19 June 2017

  • Prices in Chicago are mixed today as markets appear to have returned to their previous ranges. Wheat is at the top of its range as funds continue to cover their short positions, however corn having covered the majority of the structural and longer term short position has the potential to ease lower. Adverse weather conditions will be required if funds are to turn net long on a large scale. Traders are looking for improved crop ratings tonight on the back of rain last week.
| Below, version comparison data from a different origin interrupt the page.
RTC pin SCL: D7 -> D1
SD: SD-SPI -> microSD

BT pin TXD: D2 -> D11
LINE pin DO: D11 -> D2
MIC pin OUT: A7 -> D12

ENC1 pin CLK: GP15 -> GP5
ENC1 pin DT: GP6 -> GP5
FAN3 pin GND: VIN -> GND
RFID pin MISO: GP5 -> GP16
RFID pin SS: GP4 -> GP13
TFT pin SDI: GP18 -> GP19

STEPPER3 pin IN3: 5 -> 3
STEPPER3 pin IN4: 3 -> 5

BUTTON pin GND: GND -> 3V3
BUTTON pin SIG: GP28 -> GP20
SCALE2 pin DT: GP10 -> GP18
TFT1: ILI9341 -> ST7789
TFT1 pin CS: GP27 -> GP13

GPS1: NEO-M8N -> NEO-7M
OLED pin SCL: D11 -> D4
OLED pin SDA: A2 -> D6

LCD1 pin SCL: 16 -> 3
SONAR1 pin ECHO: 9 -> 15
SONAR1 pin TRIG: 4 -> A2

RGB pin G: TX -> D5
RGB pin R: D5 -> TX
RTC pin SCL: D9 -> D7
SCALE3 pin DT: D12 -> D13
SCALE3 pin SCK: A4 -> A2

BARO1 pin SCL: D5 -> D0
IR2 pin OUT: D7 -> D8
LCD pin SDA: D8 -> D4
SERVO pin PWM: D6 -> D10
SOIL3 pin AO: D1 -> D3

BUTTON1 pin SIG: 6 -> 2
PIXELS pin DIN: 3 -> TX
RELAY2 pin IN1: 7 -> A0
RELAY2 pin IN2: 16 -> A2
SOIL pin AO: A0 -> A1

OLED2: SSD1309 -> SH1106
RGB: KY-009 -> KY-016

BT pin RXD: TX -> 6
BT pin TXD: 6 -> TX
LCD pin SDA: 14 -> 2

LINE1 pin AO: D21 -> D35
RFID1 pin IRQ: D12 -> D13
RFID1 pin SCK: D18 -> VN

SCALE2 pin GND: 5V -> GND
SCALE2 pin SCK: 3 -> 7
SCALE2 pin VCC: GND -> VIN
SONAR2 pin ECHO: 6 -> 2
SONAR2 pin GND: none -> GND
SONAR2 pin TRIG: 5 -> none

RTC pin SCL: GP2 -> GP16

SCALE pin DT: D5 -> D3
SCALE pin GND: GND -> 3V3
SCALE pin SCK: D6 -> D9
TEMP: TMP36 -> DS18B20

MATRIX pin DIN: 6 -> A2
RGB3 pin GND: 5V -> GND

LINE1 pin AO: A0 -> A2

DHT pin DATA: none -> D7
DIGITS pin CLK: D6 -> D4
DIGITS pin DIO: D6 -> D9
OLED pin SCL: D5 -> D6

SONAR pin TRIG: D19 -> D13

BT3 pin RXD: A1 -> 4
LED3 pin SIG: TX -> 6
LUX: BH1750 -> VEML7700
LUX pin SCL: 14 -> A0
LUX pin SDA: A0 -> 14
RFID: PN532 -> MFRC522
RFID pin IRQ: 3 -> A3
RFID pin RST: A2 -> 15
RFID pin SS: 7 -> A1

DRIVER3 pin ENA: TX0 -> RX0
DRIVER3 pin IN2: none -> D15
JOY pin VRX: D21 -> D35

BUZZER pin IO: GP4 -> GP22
  • EU wheat harvest estimates are in decline, but depending on who you talk to, the size of the decline varies. Some peg losses at no more than 1-2 million mt while others see the loss at 3-4 million. WASDE pegged the EU wheat crop at 150.75 million mt in the June report, so most see the crop as ranging from 149-147 million mt compared to last year’s harvest of 145.5 million. Remember, WASDE sees EU wheat opening stocks at just 11 million mt, which would likely reduce 2017/18 exports to 28-29 million mt. The EU corn crop size is also critical this year to determine the amount of wheat needed for feed. Losses of the EU corn crop cannot be tolerated without Black Sea corn imports, clearly feed supplies within the EU are tightening.
  • Heat and dryness is embryonic across the Plains and growers are concerned that it will shift east with time. Not everyone in the Midwest received good rains last week and the forecast is not offering much relief over the next ten days. June will end up being drier and warmer than normal, making July weather highly important to US corn yields. It is still far too early to turn overly bearish.